SCILLA E DINTORNI

 

Scilla... un fascino senza tempo

Il fascino di Scilla coinvolge immediatamente il visitatore, con l’infinito susseguirsi di splendidi paesaggi, panorami mozzafiato e testimonianze storiche di un passato che è ancora presente.
Il paesaggio incanta con la sua quieta e idilliaca grandezza, dove la maestosità dell’antico Castello dei Ruffo sembra dominare il paese completamente affacciato sul mare e circondato da verdi montagne. Qui tutto infonde gioia di vivere, desiderio di natura, amore sconfinato per il mare e la montagna. Un piccolo centro dove tutto è sempre emozionante, così come riecheggiano nei vicoli i miti di Glauco, Circe e Ulisse con le sue Sirene, perchè Scilla è immersa tra mitologia e storia. Il suo territorio si estende su uno sperone roccioso a picco sul mare, situato nel cuore della Costa Viola con le abitazione che degradano verso il mare.

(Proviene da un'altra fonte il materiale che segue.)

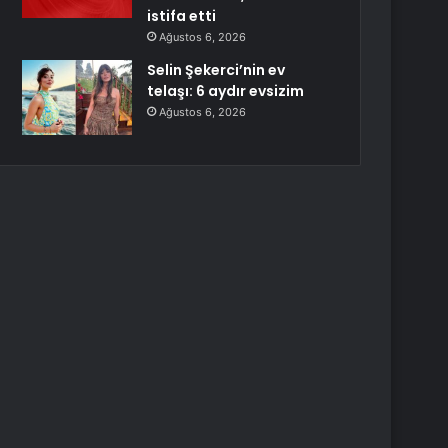
istifa etti
Ağustos 6, 2026
Selin Şekerci’nin ev
telaşı: 6 aydır evsizim
Ağustos 6, 2026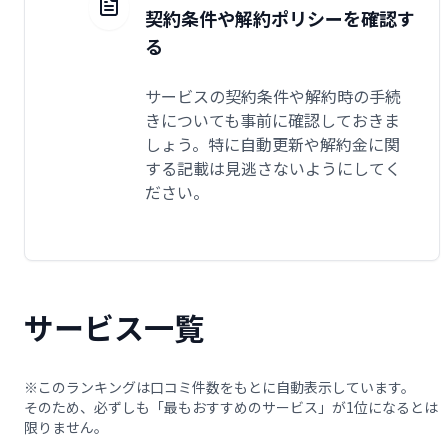
契約条件や解約ポリシーを確認す
る
サービスの契約条件や解約時の手続
きについても事前に確認しておきま
しょう。特に自動更新や解約金に関
する記載は見逃さないようにしてく
ださい。
サービス一覧
※このランキングは口コミ件数をもとに自動表示しています。
そのため、必ずしも「最もおすすめのサービス」が1位になるとは
限りません。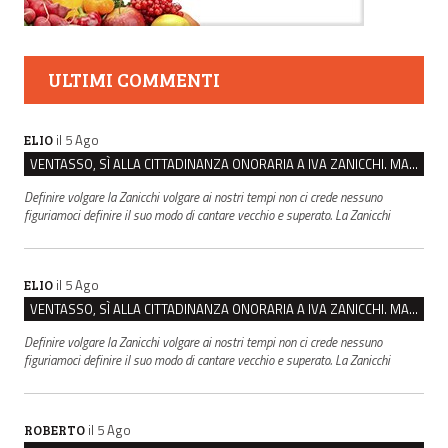
ULTIMI COMMENTI
il 5 Ago
ELIO
VENTASSO, SÌ ALLA CITTADINANZA ONORARIA A IVA ZANICCHI. MA BARGIACCHI: “È DI PESSIMO GUSTO”
Definire volgare la Zanicchi volgare ai nostri tempi non ci crede nessuno
figuriamoci definire il suo modo di cantare vecchio e superato. La Zanicchi
il 5 Ago
ELIO
VENTASSO, SÌ ALLA CITTADINANZA ONORARIA A IVA ZANICCHI. MA BARGIACCHI: “È DI PESSIMO GUSTO”
Definire volgare la Zanicchi volgare ai nostri tempi non ci crede nessuno
figuriamoci definire il suo modo di cantare vecchio e superato. La Zanicchi
il 5 Ago
ROBERTO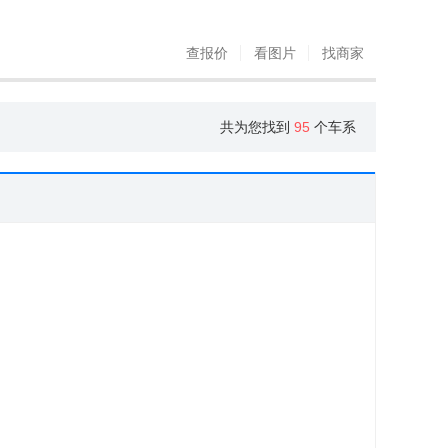
查报价
看图片
找商家
共为您找到
95
个车系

Il quartiere Marina Grande possiede una grande spiaggia ideale per trascorrere delle vacanze al mare, grazie alle numerose aree attrezzate per la balneazione, all’acqua limpida del mare e agli spettacolari panorami, con lo Stretto di  Messina e le Isole Eolie all’orizzonte. Suggestiva è l’antica Chiesa di Spirito Santo, risalente al 1752 e dopo varie ricostruzioni, presenta uno stile barocco. Meta di straordinaria bellezza è il quartiere di Chianalea, circondato da archi, scalette e vicoli che si inerpicano e ridiscendono a mare, abitato per la maggior parte da pescatori e caratterizzato da numerose case costruite a ridosso del mare.

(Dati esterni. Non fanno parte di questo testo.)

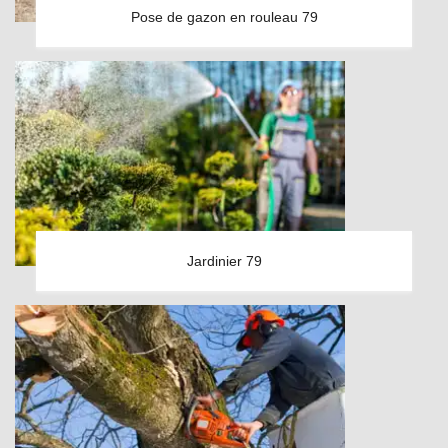
Pose de gazon en rouleau 79
Jardinier 79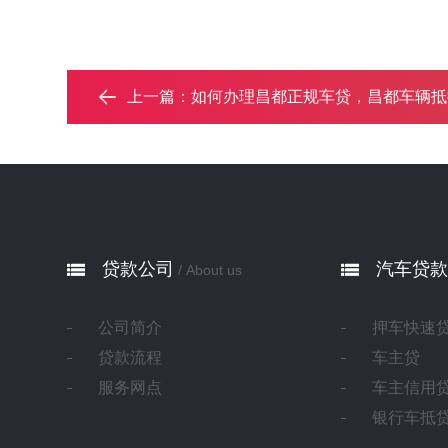
上一篇：
如何办理昌都正规车贷，昌都车辆抵押贷款申
贷款公司
汽车贷款
/ About us
公司简介
押车快速
贷款流程
车主贷
服务网点
车主信用
银行车抵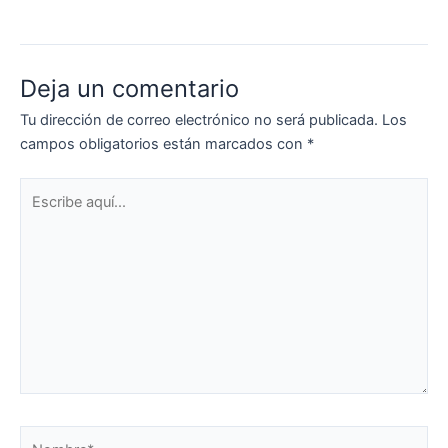
Deja un comentario
Tu dirección de correo electrónico no será publicada.
Los
campos obligatorios están marcados con
*
Escribe
aquí...
Nombre*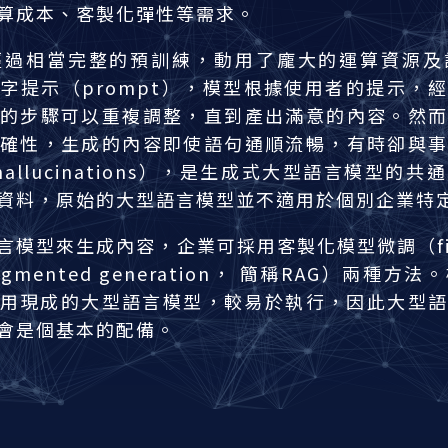
算成本、客製化彈性等需求。
經過相當完整的預訓練，動用了龐大的運算資源及
字提示（prompt），模型根據使用者的提
示，經
的步驟可以重複調整，直到產出滿意的內容。然
確性，生成的內容即使語句通順流暢，有時卻與
al hallucinations），是生成式大型語言模
資料，原始的大型語言模型並不適用於個別企業特
模型來生成內容，企業可採用客製化模型微調（fine
-augmented generation， 簡稱RAG）兩
使用現成的大型語言模型，較易於執行，因此大型
G會是個基本的配備。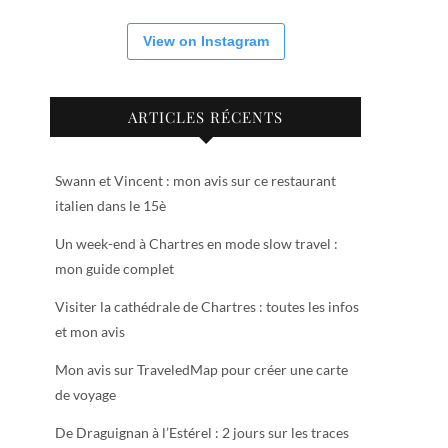
View on Instagram
ARTICLES RÉCENTS
Swann et Vincent : mon avis sur ce restaurant
italien dans le 15è
Un week-end à Chartres en mode slow travel :
mon guide complet
Visiter la cathédrale de Chartres : toutes les infos
et mon avis
Mon avis sur TraveledMap pour créer une carte
de voyage
De Draguignan à l’Estérel : 2 jours sur les traces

Singolare è la possibilità di vedere le barche dei pescatori che sono ormeggiate sotto l’uscio di casa e passeggiando tra le viuzze di questo quartiere si possono scorgere angoli paesaggistici unici, dove il silenzio è spesso interrotto dal rumore del mare. Scilla offre ai propri visitatori importanti testimonianze del passato, che si possono ammirare tra gli affreschi delle chiese antiche, nelle particolari forme architettoniche di edifici e nel maestoso Castello dei Ruffo. Questa imponente opera architettonica ha visto susseguirsi numerose dominazioni, Greci, Romani, Bizantini, Normanni, Svevi, Aragonesi, Angioini, tutti attratti dalla sua posizione strategica, dalla quale si poteva dominare lo Stretto di Messina. Ma nel periodo rinascimentale la Casa Ruffo acquistò il feudo di Scilla, trasformando il maniero in dimora. L'opera di restauro fu completata nel 1620 e proprio a quest'epoca risale l’attuale struttura, costruita con tecniche povere, in quanto originariamente ideato per scopi militari.

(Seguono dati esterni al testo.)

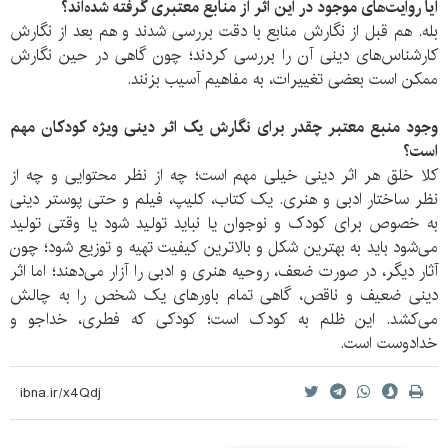
آیا روایت‌های موجود در این اثر از منابع معتبری گرفته شده‌اند؟
بله. هم قبل از نگارش منابع با دقت بررسی شدند و هم بعد از نگارش
کارشناس‌های دینی آن را بررسی کردند؛ چون گاهی در حین نگارش
ممکن است بعضی تغییرات، به مفاهیم آسیب بزنند.
وجود منبع معتبر چقدر برای نگارش یک اثر دینی ویژه کودکان مهم
است؟
کلا خلق هر اثر دینی خیلی مهم است؛ چه از نظر محتوایی و چه از
نظر ساختار ادبی و هنری. یک کتاب، کلیپ، فیلم و حتی پوستر دینی
به خصوص برای کودک و نوجوان یا نباید تولید شود یا وقتی تولید
می‌شود باید به بهترین شکل و بالاترین کیفیت تهیه و توزیع شود؛ چون
آثار دیگر، در صورت ضعف، روحیه هنری و ادبی را آزار می‌دهند؛ اما اثر
دینی ضعیف و ناقص، گاهی تمام باورهای یک شخص را به چالش
می‌کشد. این ظلم به کودک است؛ کودکی که فطری، خداجو و
خدادوست است.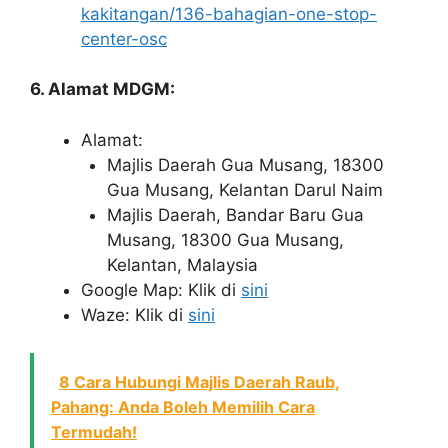
kakitangan/136-bahagian-one-stop-
center-osc
6. Alamat MDGM:
Alamat:
Majlis Daerah Gua Musang, 18300
Gua Musang, Kelantan Darul Naim
Majlis Daerah, Bandar Baru Gua
Musang, 18300 Gua Musang,
Kelantan, Malaysia
Google Map: Klik di
sini
Waze: Klik di
sini
8 Cara Hubungi Majlis Daerah Raub,
Pahang: Anda Boleh Memilih Cara
Termudah!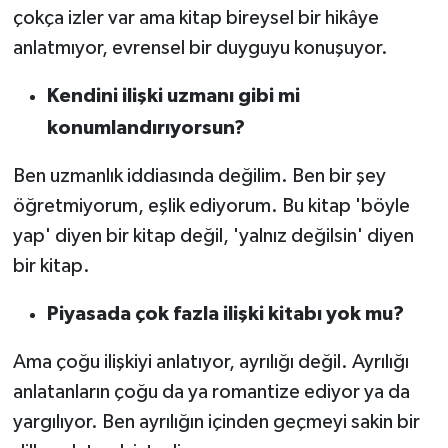
çokça izler var ama kitap bireysel bir hikâye
anlatmıyor, evrensel bir duyguyu konuşuyor.
Kendini ilişki uzmanı gibi mi
konumlandırıyorsun?
Ben uzmanlık iddiasında değilim. Ben bir şey
öğretmiyorum, eşlik ediyorum. Bu kitap 'böyle
yap' diyen bir kitap değil, 'yalnız değilsin' diyen
bir kitap.
Piyasada çok fazla ilişki kitabı yok mu?
Ama çoğu ilişkiyi anlatıyor, ayrılığı değil. Ayrılığı
anlatanların çoğu da ya romantize ediyor ya da
yargılıyor. Ben ayrılığın içinden geçmeyi sakin bir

Da visitare al suo interno: una rampa a gradoni di ghiaia compatta e bordi di pietra, che poggia su volte a botte e a crociera, ideata per raggiungere il piano superiore; una sala sotterranea che presenta il pavimento originale ed il tetto rivestito con legname del tempo; ampie sale oggi dedicate ad importanti avvenimenti culturali  e non di minore importanza è il particolare panorama sullo Stretto di Messina che è possibile scorgere da questo straordinario sito. Cuore del paese è il centro storico del quartiere San Giorgio, dove si trova la Chiesa del Patrono, San Rocco, che sorge sulla piazza centrale caratterizzata da una suggestiva balconata da dove si ammira la spiaggia delle Sirene di Scilla e l’incantevole panorama sullo Stretto di Messina e considerata la sua altitudine è possibile  “guardare in faccia” il Castello di Scilla.

Scilla è il luogo ideale anche per gli appassionati del mondo subacqueo, i suoi fondali sono un tesoro naturale d’immenso valore, offrono una varietà di paesaggi che, probabilmente, non ha uguali nel mondo e si possono ammirare numerose specie marine. Per chi un subacqueo non è, potrà imparare le tecniche d’immersione subacquea e visitare i meravigliosi fondali della zona, magari curiosando con discrezione nelle tane di polpi e cernie, oppure ammirare le colorate gorgonie bicolori o fotografare qualche spettacolare stella marina.
Inoltre, per gli amanti del mare, è possibile noleggiare un’imbarcazione con la quale trascorrere l’intera giornata in mare, visitando le tante insenature che articolano la sua costa. O ancora assistere ad una battuta di caccia del principe di questo tratto di mare, il pesce spada, che qui a Scilla, viene pescato su tipiche imbarcazioni, note come passerelle.